● PROVIDED INFORMATION:
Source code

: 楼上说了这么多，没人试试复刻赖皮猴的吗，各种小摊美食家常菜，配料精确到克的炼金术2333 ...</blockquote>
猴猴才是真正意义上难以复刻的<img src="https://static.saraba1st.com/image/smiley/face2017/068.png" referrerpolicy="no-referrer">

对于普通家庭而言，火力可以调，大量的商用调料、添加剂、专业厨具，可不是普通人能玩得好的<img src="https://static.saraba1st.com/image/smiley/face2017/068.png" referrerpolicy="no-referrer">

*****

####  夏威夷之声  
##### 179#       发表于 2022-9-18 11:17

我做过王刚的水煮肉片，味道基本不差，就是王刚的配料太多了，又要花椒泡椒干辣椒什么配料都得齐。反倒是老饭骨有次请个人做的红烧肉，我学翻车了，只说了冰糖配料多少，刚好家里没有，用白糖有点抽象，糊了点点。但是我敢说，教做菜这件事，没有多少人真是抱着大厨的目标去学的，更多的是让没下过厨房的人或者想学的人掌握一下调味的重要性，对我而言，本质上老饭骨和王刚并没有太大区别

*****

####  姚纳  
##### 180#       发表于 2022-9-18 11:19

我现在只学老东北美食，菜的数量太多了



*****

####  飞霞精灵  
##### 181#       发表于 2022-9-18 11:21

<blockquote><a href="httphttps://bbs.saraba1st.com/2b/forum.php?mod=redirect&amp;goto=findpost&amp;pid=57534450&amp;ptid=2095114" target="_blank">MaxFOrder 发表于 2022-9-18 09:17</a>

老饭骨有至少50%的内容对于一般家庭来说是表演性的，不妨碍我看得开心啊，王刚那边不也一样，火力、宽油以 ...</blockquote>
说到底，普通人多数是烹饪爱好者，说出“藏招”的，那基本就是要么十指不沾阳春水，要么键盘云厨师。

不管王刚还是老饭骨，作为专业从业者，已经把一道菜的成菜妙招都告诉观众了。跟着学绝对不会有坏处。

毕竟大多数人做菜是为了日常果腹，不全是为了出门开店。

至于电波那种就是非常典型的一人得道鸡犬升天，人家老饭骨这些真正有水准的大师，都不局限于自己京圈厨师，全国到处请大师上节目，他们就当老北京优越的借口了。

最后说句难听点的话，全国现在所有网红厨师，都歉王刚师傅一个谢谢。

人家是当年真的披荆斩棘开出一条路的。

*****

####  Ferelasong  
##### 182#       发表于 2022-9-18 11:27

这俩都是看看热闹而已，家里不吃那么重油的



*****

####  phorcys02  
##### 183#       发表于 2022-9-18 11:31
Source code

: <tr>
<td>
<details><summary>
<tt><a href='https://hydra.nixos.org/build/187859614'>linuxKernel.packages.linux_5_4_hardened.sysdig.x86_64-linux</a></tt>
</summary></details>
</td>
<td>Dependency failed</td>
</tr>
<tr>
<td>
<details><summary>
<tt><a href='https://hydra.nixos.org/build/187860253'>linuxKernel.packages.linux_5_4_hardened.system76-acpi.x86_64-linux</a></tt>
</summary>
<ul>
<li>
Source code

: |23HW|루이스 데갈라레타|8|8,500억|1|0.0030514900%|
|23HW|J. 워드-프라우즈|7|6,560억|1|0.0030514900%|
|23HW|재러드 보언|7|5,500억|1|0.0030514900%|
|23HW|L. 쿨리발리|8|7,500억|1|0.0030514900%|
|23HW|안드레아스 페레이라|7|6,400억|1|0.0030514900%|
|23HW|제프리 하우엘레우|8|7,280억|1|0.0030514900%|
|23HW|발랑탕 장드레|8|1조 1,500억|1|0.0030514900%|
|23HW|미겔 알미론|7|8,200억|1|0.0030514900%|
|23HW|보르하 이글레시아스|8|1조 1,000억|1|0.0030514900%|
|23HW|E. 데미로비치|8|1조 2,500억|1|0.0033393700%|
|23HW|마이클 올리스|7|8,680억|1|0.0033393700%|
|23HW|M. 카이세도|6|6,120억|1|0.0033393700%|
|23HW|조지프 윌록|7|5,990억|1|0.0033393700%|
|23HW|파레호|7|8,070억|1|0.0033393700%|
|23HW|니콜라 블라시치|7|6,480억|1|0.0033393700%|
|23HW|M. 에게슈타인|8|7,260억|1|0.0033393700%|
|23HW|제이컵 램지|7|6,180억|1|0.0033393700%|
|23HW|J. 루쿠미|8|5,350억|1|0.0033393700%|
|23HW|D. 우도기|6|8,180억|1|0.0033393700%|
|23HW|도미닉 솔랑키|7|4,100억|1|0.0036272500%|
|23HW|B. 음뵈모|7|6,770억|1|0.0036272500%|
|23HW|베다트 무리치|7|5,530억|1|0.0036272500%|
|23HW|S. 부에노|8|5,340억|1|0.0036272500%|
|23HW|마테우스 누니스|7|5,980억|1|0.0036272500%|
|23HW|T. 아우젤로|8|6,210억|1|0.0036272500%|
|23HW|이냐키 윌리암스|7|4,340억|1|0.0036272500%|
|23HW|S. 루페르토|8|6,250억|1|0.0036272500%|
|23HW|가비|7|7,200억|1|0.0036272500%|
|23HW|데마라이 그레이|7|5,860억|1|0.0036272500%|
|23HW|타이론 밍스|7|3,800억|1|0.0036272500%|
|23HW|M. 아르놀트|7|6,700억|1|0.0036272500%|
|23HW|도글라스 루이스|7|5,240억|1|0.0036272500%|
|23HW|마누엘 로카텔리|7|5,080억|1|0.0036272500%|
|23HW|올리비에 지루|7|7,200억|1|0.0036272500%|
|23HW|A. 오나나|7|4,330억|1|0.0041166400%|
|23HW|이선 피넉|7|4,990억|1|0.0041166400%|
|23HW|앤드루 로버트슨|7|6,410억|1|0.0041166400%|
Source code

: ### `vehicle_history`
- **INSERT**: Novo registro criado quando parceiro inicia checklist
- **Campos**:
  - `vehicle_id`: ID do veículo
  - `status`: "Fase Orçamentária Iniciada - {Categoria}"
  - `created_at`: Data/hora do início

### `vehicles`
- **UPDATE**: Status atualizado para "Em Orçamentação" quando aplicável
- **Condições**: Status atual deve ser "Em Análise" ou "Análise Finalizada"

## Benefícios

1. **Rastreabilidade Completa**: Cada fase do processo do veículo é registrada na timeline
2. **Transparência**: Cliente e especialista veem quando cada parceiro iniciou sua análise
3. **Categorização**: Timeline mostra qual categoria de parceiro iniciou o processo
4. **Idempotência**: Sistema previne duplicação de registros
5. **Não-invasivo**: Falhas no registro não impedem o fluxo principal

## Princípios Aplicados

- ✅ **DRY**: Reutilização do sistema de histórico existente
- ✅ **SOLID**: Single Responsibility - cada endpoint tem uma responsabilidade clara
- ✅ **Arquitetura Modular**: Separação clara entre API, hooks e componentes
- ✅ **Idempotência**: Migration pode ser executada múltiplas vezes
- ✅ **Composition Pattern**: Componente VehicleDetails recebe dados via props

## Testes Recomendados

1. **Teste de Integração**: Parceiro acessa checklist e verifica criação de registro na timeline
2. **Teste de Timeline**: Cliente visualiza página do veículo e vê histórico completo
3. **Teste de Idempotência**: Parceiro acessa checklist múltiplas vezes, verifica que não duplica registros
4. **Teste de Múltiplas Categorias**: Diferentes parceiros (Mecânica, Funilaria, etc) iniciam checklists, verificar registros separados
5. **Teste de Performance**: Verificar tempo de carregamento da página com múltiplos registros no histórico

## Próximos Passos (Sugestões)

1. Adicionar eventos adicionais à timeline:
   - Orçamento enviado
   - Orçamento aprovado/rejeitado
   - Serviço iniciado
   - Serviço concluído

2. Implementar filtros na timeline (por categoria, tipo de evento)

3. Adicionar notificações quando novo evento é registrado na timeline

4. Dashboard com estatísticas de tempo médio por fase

● WORK INSTRUCTION:
Output the entire listing above exactly, keeping each line as it is.

● EXERCISE ANSWER:
Source code

: 楼上说了这么多，没人试试复刻赖皮猴的吗，各种小摊美食家常菜，配料精确到克的炼金术2333 ...</blockquote>
猴猴才是真正意义上难以复刻的<img src="https://static.saraba1st.com/image/smiley/face2017/068.png" referrerpolicy="no-referrer">

对于普通家庭而言，火力可以调，大量的商用调料、添加剂、专业厨具，可不是普通人能玩得好的<img src="https://static.saraba1st.com/image/smiley/face2017/068.png" referrerpolicy="no-referrer">

*****

####  夏威夷之声  
##### 179#       发表于 2022-9-18 11:17

我做过王刚的水煮肉片，味道基本不差，就是王刚的配料太多了，又要花椒泡椒干辣椒什么配料都得齐。反倒是老饭骨有次请个人做的红烧肉，我学翻车了，只说了冰糖配料多少，刚好家里没有，用白糖有点抽象，糊了点点。但是我敢说，教做菜这件事，没有多少人真是抱着大厨的目标去学的，更多的是让没下过厨房的人或者想学的人掌握一下调味的重要性，对我而言，本质上老饭骨和王刚并没有太大区别

*****

####  姚纳  
##### 180#       发表于 2022-9-18 11:19

我现在只学老东北美食，菜的数量太多了



*****

####  飞霞精灵  
##### 181#       发表于 2022-9-18 11:21

<blockquote><a href="httphttps://bbs.saraba1st.com/2b/forum.php?mod=redirect&amp;goto=findpost&amp;pid=57534450&amp;ptid=2095114" target="_blank">MaxFOrder 发表于 2022-9-18 09:17</a>

老饭骨有至少50%的内容对于一般家庭来说是表演性的，不妨碍我看得开心啊，王刚那边不也一样，火力、宽油以 ...</blockquote>
说到底，普通人多数是烹饪爱好者，说出“藏招”的，那基本就是要么十指不沾阳春水，要么键盘云厨师。

不管王刚还是老饭骨，作为专业从业者，已经把一道菜的成菜妙招都告诉观众了。跟着学绝对不会有坏处。

毕竟大多数人做菜是为了日常果腹，不全是为了出门开店。

至于电波那种就是非常典型的一人得道鸡犬升天，人家老饭骨这些真正有水准的大师，都不局限于自己京圈厨师，全国到处请大师上节目，他们就当老北京优越的借口了。

最后说句难听点的话，全国现在所有网红厨师，都歉王刚师傅一个谢谢。

人家是当年真的披荆斩棘开出一条路的。

*****

####  Ferelasong  
##### 182#       发表于 2022-9-18 11:27

这俩都是看看热闹而已，家里不吃那么重油的



*****

####  phorcys02  
##### 183#       发表于 2022-9-18 11:31
Source code

: <tr>
<td>
<details><summary>
<tt><a href='https://hydra.nixos.org/build/187859614'>linuxKernel.packages.linux_5_4_hardened.sysdig.x86_64-linux</a></tt>
</summary></details>
</td>
<td>Dependency failed</td>
</tr>
<tr>
<td>
<details><summary>
<tt><a href='https://hydra.nixos.org/build/187860253'>linuxKernel.packages.linux_5_4_hardened.system76-acpi.x86_64-linux</a></tt>
</summary>
<ul>
<li>
Source code

: |23HW|루이스 데갈라레타|8|8,500억|1|0.0030514900%|
|23HW|J. 워드-프라우즈|7|6,560억|1|0.0030514900%|
|23HW|재러드 보언|7|5,500억|1|0.0030514900%|
|23HW|L. 쿨리발리|8|7,500억|1|0.0030514900%|
|23HW|안드레아스 페레이라|7|6,400억|1|0.0030514900%|
|23HW|제프리 하우엘레우|8|7,280억|1|0.0030514900%|
|23HW|발랑탕 장드레|8|1조 1,500억|1|0.0030514900%|
|23HW|미겔 알미론|7|8,200억|1|0.0030514900%|
|23HW|보르하 이글레시아스|8|1조 1,000억|1|0.0030514900%|
|23HW|E. 데미로비치|8|1조 2,500억|1|0.0033393700%|
|23HW|마이클 올리스|7|8,680억|1|0.0033393700%|
|23HW|M. 카이세도|6|6,120억|1|0.0033393700%|
|23HW|조지프 윌록|7|5,990억|1|0.0033393700%|
|23HW|파레호|7|8,070억|1|0.0033393700%|
|23HW|니콜라 블라시치|7|6,480억|1|0.0033393700%|
|23HW|M. 에게슈타인|8|7,260억|1|0.0033393700%|
|23HW|제이컵 램지|7|6,180억|1|0.0033393700%|
|23HW|J. 루쿠미|8|5,350억|1|0.0033393700%|
|23HW|D. 우도기|6|8,180억|1|0.0033393700%|
|23HW|도미닉 솔랑키|7|4,100억|1|0.0036272500%|
|23HW|B. 음뵈모|7|6,770억|1|0.0036272500%|
|23HW|베다트 무리치|7|5,530억|1|0.0036272500%|
|23HW|S. 부에노|8|5,340억|1|0.0036272500%|
|23HW|마테우스 누니스|7|5,980억|1|0.0036272500%|
|23HW|T. 아우젤로|8|6,210억|1|0.0036272500%|
|23HW|이냐키 윌리암스|7|4,340억|1|0.0036272500%|
|23HW|S. 루페르토|8|6,250억|1|0.0036272500%|
|23HW|가비|7|7,200억|1|0.0036272500%|
|23HW|데마라이 그레이|7|5,860억|1|0.0036272500%|
|23HW|타이론 밍스|7|3,800억|1|0.0036272500%|
|23HW|M. 아르놀트|7|6,700억|1|0.0036272500%|
|23HW|도글라스 루이스|7|5,240억|1|0.0036272500%|
|23HW|마누엘 로카텔리|7|5,080억|1|0.0036272500%|
|23HW|올리비에 지루|7|7,200억|1|0.0036272500%|
|23HW|A. 오나나|7|4,330억|1|0.0041166400%|
|23HW|이선 피넉|7|4,990억|1|0.0041166400%|
|23HW|앤드루 로버트슨|7|6,410억|1|0.0041166400%|
Source code

: ### `vehicle_history`
- **INSERT**: Novo registro criado quando parceiro inicia checklist
- **Campos**:
  - `vehicle_id`: ID do veículo
  - `status`: "Fase Orçamentária Iniciada - {Categoria}"
  - `created_at`: Data/hora do início

### `vehicles`
- **UPDATE**: Status atualizado para "Em Orçamentação" quando aplicável
- **Condições**: Status atual deve ser "Em Análise" ou "Análise Finalizada"

## Benefícios

1. **Rastreabilidade Completa**: Cada fase do processo do veículo é registrada na timeline
2. **Transparência**: Cliente e especialista veem quando cada parceiro iniciou sua análise
3. **Categorização**: Timeline mostra qual categoria de parceiro iniciou o processo
4. **Idempotência**: Sistema previne duplicação de registros
5. **Não-invasivo**: Falhas no registro não impedem o fluxo principal

## Princípios Aplicados

- ✅ **DRY**: Reutilização do sistema de histórico existente
- ✅ **SOLID**: Single Responsibility - cada endpoint tem uma responsabilidade clara
- ✅ **Arquitetura Modular**: Separação clara entre API, hooks e componentes
- ✅ **Idempotência**: Migration pode ser executada múltiplas vezes
- ✅ **Composition Pattern**: Componente VehicleDetails recebe dados via props

## Testes Recomendados

1. **Teste de Integração**: Parceiro acessa checklist e verifica criação de registro na timeline
2. **Teste de Timeline**: Cliente visualiza página do veículo e vê histórico completo
3. **Teste de Idempotência**: Parceiro acessa checklist múltiplas vezes, verifica que não duplica registros
4. **Teste de Múltiplas Categorias**: Diferentes parceiros (Mecânica, Funilaria, etc) iniciam checklists, verificar registros separados
5. **Teste de Performance**: Verificar tempo de carregamento da página com múltiplos registros no histórico

## Próximos Passos (Sugestões)

1. Adicionar eventos adicionais à timeline:
   - Orçamento enviado
   - Orçamento aprovado/rejeitado
   - Serviço iniciado
   - Serviço concluído

2. Implementar filtros na timeline (por categoria, tipo de evento)

3. Adicionar notificações quando novo evento é registrado na timeline

4. Dashboard com estatísticas de tempo médio por fase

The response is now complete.